Ein weiterer Vorteil einer integrierten Lernerfahrung: Anhand der zentralen Lerndaten lässt sich wesentlich einfacher nachvollziehen, ob die Lerninhalte zu guten Ergebnissen führen, ob sich Mitarbeitende den Inhalten freiwillig und regelmäßig widmen und ob Wissenslücken oder andere Schwierigkeiten bestehen. Darüber hinaus können Unternehmen spielerisch-kompetitive Elemente wie ein Leaderboard erstellen und dadurch die Lernbereitschaft erhöhen, indem sie die Daten der internen Lernmanagement-Plattform in das Business-Intelligence-System speisen.
- Wie Sie neue Mitarbeiter online integrieren
Für neue Mitarbeiterinnen und Mitarbeiter, die im Homeoffice arbeiten, ist ein virtuelles Onboarding besonders wichtig, um sie trotz fehlender Präsenz im Unternehmen bestmöglich in die Fachabteilungen einzugliedern.
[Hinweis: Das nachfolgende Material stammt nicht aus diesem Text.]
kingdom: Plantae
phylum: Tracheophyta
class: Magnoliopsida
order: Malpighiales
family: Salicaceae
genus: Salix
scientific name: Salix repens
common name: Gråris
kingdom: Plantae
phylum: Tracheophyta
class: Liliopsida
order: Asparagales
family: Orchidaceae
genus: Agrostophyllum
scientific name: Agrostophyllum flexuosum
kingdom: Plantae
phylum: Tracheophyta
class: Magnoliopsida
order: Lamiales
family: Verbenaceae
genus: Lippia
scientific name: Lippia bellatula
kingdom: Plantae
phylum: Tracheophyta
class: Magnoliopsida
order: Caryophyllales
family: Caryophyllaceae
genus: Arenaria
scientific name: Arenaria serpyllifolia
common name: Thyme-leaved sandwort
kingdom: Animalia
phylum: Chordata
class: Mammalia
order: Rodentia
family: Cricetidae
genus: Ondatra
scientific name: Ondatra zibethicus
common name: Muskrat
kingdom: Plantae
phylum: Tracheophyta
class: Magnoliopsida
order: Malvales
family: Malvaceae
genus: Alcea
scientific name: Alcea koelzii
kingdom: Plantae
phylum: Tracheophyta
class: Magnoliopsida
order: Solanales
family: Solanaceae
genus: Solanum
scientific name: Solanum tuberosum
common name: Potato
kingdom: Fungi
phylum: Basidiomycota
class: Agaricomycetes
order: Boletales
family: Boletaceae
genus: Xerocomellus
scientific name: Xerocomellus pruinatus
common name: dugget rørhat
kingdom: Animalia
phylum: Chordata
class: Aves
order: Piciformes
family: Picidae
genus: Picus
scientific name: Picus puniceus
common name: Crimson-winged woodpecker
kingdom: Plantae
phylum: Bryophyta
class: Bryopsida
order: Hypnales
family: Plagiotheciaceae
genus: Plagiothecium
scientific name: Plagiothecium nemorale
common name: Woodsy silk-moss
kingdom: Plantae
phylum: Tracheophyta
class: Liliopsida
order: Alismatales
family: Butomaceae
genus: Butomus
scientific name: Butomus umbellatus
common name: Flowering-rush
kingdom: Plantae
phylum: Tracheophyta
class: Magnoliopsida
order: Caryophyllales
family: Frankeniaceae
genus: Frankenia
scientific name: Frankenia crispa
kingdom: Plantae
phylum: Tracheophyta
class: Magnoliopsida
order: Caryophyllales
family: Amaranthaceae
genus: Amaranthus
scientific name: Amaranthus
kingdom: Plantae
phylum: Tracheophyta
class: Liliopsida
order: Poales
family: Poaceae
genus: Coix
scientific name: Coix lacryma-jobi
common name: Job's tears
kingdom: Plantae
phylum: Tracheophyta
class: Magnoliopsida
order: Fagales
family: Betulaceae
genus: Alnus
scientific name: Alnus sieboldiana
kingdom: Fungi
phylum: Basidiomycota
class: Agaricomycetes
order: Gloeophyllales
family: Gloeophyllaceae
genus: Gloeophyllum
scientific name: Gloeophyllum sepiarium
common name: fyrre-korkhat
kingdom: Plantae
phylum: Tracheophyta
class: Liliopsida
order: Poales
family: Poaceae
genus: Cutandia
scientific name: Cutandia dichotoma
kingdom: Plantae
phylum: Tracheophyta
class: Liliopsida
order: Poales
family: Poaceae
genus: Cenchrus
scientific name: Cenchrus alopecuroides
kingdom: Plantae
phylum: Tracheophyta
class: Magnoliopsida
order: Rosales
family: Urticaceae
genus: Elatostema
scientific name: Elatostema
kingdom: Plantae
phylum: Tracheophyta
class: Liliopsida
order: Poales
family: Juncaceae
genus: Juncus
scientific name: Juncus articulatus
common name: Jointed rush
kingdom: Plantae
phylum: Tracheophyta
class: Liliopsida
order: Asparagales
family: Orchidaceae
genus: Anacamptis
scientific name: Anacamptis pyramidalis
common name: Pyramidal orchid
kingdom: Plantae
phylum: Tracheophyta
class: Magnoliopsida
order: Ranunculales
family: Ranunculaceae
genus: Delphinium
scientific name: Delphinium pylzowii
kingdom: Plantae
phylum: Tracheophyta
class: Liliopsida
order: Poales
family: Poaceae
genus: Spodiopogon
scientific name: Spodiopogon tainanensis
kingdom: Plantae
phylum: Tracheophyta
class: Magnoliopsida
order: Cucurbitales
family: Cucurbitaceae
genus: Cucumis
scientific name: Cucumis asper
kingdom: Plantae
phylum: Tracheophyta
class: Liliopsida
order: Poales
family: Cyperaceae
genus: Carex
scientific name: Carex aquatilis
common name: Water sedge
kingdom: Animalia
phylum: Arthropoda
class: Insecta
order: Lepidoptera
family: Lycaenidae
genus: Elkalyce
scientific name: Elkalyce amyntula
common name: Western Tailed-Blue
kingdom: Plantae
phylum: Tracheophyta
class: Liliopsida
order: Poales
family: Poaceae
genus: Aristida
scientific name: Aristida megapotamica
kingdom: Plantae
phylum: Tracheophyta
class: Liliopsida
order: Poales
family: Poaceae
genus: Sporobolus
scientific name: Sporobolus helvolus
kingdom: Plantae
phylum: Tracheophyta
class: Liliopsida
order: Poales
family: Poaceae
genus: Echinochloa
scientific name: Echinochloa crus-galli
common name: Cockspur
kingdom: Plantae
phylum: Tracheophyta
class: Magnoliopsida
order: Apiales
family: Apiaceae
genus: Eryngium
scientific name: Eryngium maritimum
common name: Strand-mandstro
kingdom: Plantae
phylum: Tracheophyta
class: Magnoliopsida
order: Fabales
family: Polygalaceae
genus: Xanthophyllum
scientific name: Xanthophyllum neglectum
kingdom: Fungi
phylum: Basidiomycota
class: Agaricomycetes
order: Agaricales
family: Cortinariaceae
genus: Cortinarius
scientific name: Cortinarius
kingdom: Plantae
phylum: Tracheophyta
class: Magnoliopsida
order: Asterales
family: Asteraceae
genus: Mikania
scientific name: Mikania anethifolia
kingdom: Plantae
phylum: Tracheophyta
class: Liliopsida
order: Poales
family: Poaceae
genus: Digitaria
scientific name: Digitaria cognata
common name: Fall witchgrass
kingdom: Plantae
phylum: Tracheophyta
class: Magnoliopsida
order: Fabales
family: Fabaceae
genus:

Martin Ehlis, Senior Recruiter, BTC AG Oldenburg gibt folgende Tipps. - Homeoffice-Equipment bereitstellen
Stellen Sie als Unternehmen rechtzeitig die nötigen Zugänge und Geräte für das Homeoffice bereit. Also zum Beispiel Notebook mit einem separaten großen Monitor, Headset und Tastatur. Sollte es die Corona-Lage erfordern, dass auch am ersten Arbeitstag niemand im Büro erscheinen kann, verschicken Sie das Equipment rechtzeitig per Post. - Identifikation fördern
Willkommens-Pakete, die im Corporate Design an alle Neuen versandt werden, fördern die Zugehörigkeit und Identifikation. So können sie beim virtuellen Begrüßungsevents sofort die Tasse, Hoody oder den Block benutzen. - Kennenlern-Aktionen entwickeln
Verzichten Sie bei Begrüßungsevents nicht auf die Kennenlern-Aktionen, sondern entwickeln Sie digitale Varianten wie zum Beispiel digitale Stimmungsumfragen, digitales Quiz etc. - Kommunikation sicherstellen
In den ersten Wochen geht es darum, regelmäßig Raum für Fragen und den Austausch mit Kolleginnen und Kollegen zu geben sowie feste Zeiten einzurichten, zum Beispiel durch einen Team-Daily, MS Teams-Kanal, Chat-Möglichkeit, virtuelle offene Sprechstunden, digitale Kaffeepausen etc. - Feedbacks einplanen
Planen Sie regelmäßige Feedbacks als feste Termine ein! So können Sie das "kurz-mal-über-den-Tisch-rufen" im Homeoffice ersetzen.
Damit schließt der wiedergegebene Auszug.